In both his own writings and those with John McGarry, O'Leary has long backed consociationalism as a method of conflict management for Northern Ireland, and is supportive of the Good Friday Agreement. In this regard, Arend Lijphart has been a significant influence on O'Leary's work. In 2009, a book entitled Consociational Theory: McGarry and O'Leary and the Northern Ireland Conflict was published, edited by Rupert Taylor.

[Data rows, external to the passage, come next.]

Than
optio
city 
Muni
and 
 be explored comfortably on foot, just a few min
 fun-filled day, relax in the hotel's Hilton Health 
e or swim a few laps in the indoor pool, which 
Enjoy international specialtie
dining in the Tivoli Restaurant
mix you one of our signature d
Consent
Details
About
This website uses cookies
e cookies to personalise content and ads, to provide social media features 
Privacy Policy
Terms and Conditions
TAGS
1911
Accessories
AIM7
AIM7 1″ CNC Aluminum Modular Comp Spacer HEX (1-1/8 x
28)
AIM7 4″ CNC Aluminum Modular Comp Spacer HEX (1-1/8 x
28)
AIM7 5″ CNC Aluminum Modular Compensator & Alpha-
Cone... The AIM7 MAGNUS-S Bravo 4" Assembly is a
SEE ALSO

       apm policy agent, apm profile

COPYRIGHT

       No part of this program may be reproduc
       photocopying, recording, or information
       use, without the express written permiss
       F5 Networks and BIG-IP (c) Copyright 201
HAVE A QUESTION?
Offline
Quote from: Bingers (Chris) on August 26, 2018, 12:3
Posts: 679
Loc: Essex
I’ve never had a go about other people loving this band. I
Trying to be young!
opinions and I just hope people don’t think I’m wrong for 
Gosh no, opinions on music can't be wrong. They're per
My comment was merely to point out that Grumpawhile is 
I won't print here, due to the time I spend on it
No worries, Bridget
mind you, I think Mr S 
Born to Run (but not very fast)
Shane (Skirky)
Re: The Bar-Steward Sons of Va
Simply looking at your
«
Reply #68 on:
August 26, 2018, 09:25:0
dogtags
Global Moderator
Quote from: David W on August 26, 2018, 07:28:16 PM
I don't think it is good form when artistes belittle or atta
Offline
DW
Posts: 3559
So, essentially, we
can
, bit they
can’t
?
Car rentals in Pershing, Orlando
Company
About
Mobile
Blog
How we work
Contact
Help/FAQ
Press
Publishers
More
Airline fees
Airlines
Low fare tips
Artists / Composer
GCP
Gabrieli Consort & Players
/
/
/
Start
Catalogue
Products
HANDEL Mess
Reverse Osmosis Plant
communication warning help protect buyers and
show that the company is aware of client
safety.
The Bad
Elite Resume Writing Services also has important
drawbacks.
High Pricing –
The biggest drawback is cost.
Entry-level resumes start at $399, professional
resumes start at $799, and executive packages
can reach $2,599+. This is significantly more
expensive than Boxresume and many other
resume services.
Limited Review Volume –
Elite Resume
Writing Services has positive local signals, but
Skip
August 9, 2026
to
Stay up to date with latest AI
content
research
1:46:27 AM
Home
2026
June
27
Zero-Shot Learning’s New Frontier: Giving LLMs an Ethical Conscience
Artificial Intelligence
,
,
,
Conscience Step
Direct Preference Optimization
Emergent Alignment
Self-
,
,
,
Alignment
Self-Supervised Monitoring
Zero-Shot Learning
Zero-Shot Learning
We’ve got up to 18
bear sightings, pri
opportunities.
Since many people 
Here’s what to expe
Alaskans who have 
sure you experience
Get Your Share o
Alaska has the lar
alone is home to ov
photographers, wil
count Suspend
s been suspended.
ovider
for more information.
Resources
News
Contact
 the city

He authored How to Get Out of Iraq with Integrity (University of Pennsylvania Press, 2009). Recent books include Power-Sharing in Deeply Divided Places (co-edited with J. McEvoy), Divided Nations and European Integration (co-edited with T.Mabry, J.McGarry and M. Moore), and Courts and Consociations (coauthored with Christopher McCrudden).

In 2017, he became a member of the Royal Irish Academy.